New Orleans Lady Bird Johnson gets a lot of credit for the Lyndon Baines Johnson Memorial Grove filled with a variety of trees along the Potomac River in Washington, D. C. There’s the AIDS Grove, a memorial to more than 1000 in Golden Gate Park in San Francisco. More than a thousand redwood forest groves have been established in 30 different state parks in California. My brother’s passing along with some nudges from friends and family members with great suggestions, got me thinking about what might be appropriate for those warriors and loved ones we can’t be allowed to forget and seek to remember and respect. Why not a small orchard of fruit trees on the ACORN Farm dedicated to exactly that purpose?
The ACORN Farm is now a half-acre in the Lower 9th Ward mostly facing Law and Delery Streets, only two blocks from the first two houses built after Katrina by ACORN. Another acre or so is likely available across the streets but not contiguous to our farm. The Lower 9th Ward is still only repopulated between 20 and 25% compared to the pre-Katrina numbers, so the long march to recovery is a long way to completion. Urban agricultural projects have been part of the plan, and we’ve been at the task of making it productive. The first six fig trees and two of our pecan trees that we planted as mere sprigs fell to city lawn mowing contractors confused about the lots they were handling and oblivious to our designs. One pecan still thrives and sometime in the next ten years will be productive. A recent donation of a large fig tree uprooted from a French Quarter patio has prospects for turning around a rough area at the junction of one of our lots. Like old pioneers in the West, we think where there’s land, there’s opportunity.
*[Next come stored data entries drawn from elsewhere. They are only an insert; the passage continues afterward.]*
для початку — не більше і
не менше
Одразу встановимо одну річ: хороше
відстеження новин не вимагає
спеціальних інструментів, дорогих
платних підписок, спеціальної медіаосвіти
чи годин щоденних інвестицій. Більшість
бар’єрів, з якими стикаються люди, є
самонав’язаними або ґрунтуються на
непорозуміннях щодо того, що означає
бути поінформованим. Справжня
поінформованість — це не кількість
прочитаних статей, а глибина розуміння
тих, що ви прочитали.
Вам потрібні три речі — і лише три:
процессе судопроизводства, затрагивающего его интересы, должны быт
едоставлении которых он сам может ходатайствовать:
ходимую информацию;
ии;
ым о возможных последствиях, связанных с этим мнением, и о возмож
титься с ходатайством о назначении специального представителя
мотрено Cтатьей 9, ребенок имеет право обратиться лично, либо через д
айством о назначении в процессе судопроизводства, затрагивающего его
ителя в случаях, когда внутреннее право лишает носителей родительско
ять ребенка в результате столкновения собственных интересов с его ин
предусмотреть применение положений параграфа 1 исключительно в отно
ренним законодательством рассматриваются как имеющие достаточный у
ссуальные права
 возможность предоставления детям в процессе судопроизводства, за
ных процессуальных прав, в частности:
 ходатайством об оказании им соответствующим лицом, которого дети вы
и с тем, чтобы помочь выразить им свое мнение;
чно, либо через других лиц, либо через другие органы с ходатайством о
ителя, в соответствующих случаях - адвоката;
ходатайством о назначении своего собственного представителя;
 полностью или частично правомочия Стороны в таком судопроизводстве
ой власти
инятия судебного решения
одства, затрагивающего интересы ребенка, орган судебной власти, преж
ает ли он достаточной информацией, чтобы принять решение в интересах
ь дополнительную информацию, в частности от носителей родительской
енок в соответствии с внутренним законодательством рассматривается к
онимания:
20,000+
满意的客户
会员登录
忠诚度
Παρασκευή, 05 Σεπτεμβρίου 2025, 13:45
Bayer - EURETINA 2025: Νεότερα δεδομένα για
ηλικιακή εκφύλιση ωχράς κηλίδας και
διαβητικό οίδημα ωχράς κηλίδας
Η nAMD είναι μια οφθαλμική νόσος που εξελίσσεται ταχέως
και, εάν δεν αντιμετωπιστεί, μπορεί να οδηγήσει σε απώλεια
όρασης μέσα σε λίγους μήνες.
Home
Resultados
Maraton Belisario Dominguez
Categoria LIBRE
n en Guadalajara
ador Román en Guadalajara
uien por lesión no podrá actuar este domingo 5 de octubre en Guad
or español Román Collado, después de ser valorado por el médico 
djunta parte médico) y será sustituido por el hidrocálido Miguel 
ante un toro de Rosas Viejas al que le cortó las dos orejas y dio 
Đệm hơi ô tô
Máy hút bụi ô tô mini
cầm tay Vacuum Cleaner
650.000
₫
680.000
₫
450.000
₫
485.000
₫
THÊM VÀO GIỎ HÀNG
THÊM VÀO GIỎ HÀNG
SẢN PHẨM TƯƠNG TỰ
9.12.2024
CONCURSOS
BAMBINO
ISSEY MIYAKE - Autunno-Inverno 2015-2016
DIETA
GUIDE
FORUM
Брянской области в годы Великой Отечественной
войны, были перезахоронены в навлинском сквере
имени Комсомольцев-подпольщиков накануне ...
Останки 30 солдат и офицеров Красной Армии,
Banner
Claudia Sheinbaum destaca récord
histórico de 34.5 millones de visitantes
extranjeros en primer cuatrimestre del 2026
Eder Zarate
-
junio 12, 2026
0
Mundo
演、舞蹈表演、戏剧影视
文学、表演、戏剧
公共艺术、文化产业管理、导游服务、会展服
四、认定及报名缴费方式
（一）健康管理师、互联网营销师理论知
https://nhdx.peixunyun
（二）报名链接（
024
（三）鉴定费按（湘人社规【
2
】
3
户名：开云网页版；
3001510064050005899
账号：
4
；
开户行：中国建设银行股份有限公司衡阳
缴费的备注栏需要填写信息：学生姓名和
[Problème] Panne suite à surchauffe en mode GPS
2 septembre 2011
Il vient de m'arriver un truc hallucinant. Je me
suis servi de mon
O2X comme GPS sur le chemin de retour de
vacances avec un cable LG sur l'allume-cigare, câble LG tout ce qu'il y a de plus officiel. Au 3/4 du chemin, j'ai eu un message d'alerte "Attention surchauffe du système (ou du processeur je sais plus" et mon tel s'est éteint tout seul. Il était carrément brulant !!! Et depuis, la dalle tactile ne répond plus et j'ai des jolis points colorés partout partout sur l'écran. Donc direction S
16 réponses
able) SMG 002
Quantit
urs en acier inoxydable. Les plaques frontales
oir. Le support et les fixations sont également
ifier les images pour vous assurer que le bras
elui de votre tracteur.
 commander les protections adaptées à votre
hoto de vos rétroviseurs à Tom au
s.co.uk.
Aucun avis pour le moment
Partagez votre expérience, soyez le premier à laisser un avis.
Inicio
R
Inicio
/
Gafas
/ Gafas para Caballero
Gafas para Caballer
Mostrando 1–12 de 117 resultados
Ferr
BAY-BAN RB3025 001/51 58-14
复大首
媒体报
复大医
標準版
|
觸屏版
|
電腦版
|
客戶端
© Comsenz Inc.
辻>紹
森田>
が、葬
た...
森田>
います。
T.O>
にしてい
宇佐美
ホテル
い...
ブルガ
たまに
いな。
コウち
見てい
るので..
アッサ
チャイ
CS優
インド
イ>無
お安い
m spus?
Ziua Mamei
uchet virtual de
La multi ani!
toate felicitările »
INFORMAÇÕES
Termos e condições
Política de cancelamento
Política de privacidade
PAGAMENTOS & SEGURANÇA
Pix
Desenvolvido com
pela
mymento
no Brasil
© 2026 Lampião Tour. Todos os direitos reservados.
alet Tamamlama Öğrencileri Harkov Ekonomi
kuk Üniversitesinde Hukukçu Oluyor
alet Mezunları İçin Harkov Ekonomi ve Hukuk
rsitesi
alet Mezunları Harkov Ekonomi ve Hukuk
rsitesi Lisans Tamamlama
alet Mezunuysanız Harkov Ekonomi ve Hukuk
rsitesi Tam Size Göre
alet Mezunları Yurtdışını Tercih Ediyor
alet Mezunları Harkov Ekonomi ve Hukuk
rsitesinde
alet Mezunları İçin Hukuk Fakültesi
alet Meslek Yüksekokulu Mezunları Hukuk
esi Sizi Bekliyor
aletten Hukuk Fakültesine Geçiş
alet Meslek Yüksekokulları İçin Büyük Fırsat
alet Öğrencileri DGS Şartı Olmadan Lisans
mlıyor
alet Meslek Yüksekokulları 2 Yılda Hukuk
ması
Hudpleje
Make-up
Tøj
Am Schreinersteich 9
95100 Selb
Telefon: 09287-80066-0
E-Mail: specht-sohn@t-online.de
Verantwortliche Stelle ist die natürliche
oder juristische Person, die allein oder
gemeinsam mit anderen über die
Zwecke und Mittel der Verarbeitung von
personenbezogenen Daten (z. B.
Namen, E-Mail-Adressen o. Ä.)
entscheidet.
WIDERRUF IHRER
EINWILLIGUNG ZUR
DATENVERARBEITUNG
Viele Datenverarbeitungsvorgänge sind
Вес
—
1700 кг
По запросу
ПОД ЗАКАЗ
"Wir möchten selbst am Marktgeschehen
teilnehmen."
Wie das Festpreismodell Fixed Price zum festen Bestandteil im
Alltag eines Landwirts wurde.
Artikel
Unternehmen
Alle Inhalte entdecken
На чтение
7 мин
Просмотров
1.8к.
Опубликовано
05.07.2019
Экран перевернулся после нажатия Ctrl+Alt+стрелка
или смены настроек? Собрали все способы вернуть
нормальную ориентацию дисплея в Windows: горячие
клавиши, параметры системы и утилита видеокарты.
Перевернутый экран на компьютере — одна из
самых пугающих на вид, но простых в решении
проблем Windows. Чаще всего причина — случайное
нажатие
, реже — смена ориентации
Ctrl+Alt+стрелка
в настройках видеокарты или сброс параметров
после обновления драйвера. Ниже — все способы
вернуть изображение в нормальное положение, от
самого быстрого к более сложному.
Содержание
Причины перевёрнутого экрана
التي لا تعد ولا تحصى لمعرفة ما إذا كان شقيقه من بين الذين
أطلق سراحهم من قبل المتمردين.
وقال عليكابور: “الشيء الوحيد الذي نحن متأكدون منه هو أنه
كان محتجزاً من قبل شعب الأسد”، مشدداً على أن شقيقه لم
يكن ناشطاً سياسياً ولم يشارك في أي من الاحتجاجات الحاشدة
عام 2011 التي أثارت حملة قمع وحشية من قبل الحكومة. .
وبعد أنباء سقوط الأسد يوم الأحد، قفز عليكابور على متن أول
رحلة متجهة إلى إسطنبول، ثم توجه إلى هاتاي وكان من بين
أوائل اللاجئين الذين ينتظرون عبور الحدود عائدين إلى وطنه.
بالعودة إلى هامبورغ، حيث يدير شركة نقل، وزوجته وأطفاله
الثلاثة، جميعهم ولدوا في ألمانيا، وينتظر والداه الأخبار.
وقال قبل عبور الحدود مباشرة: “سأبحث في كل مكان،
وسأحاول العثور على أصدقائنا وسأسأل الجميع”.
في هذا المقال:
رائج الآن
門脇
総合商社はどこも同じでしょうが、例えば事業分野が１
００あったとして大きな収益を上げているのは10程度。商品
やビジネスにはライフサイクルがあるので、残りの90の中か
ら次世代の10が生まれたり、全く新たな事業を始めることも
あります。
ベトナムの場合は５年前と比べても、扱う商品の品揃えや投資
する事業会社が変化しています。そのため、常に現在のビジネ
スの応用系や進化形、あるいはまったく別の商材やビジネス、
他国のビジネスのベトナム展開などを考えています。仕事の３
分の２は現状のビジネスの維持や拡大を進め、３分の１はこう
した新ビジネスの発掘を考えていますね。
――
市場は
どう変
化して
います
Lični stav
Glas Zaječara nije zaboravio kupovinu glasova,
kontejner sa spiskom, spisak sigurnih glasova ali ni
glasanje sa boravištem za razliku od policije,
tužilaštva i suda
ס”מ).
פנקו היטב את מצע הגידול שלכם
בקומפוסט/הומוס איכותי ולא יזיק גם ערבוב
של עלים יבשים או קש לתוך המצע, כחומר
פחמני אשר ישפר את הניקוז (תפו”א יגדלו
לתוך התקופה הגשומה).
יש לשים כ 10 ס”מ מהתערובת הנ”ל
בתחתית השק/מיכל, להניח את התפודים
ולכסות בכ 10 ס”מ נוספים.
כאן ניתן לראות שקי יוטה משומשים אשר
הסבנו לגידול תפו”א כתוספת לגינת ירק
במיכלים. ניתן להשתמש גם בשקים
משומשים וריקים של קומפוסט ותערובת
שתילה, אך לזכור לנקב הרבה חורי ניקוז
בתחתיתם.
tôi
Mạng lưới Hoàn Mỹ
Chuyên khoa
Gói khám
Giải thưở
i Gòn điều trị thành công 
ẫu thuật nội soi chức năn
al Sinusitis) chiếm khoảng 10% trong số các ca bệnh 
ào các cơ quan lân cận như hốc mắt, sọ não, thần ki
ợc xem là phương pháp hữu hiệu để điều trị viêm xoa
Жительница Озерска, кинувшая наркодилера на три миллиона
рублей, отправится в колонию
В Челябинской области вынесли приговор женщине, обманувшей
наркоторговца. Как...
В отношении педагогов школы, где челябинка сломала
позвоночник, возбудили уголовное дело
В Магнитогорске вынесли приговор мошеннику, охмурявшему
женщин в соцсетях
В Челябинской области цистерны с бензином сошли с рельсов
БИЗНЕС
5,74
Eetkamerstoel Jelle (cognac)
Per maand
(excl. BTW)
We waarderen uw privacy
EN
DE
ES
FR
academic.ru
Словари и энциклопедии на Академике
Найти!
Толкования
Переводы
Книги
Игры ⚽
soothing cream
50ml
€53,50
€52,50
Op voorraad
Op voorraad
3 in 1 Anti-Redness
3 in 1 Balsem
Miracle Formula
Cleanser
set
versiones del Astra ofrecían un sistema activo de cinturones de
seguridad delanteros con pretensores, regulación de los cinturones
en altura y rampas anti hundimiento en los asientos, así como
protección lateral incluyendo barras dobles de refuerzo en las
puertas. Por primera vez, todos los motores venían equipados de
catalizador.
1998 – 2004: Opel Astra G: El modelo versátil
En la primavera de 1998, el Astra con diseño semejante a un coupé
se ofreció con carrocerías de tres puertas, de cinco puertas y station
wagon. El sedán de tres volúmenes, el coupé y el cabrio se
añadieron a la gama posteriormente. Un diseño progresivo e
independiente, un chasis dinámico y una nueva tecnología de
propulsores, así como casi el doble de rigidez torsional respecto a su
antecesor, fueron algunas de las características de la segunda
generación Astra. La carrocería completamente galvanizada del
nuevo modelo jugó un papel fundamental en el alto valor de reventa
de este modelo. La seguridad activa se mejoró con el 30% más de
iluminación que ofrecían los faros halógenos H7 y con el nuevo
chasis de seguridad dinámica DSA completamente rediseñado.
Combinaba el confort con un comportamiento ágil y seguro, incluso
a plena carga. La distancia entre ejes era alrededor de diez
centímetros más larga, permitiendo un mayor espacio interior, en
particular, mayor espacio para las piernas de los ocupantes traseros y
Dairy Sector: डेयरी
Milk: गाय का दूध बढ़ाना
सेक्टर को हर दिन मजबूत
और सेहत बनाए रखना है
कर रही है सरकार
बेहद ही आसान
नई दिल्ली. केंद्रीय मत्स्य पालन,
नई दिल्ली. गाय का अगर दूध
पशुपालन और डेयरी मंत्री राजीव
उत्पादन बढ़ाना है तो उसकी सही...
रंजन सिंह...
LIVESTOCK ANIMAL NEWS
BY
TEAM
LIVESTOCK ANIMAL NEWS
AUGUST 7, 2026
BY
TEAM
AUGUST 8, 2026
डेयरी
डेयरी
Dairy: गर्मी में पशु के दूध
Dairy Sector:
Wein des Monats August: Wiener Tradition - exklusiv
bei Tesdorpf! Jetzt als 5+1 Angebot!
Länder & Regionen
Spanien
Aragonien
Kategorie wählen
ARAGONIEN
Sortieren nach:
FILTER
Suggestions of a memorial for Dale, my brother, quickly produced a promised large pecan tree and several contributions that have our volunteer farmers looking for citrus trees, orange, lemon, and Satsumas that could fill the holes dug by our recent volunteers. The nice thing about fruit trees is the pleasure that will come for years and years from a gift that just keeps on giving. The first trees will frame the ACORN Community Green Space, as we’re calling it where we envision neighbors being able to sit in the future in some calm and find shade and solace in the orchard.
But, why not more? After riding for the ACORN brand in one way or another for 45 years, natural laws have caught up with too many and more will inevitably come. Why not a tree for Maxine Nelson from Pine Bluff, the longtime Secretary and APAC chair who passed last year or Elena Hanggi Givens, former ACORN President and director of the training institute, also lost last year? Steve McDonald, long gone, but critical in ACORN’s history should have a tree shouldn’t he? Great organizers critical on the long road, but now too gone to early like Dewey Armstrong, Jon Kest, John Beam, and others like Terry Andrews, who I promised myself long ago I would find a way to remember, but failed to find a way to do so, should all have fruit bearing trees.
The collective enterprise of social movements and peoples’ organizations of low and moderate income families that has been part of the great tradition that ACORN shared exists at the footnotes, if that, of history by and large for elites, but we have to find ways to honor and remember our own and keep their memories evergreen just as our struggle must also be constant.
Somehow an orchard on the ACORN Farm seems small, but a start, and something that those of us who have made this our life’s work can share.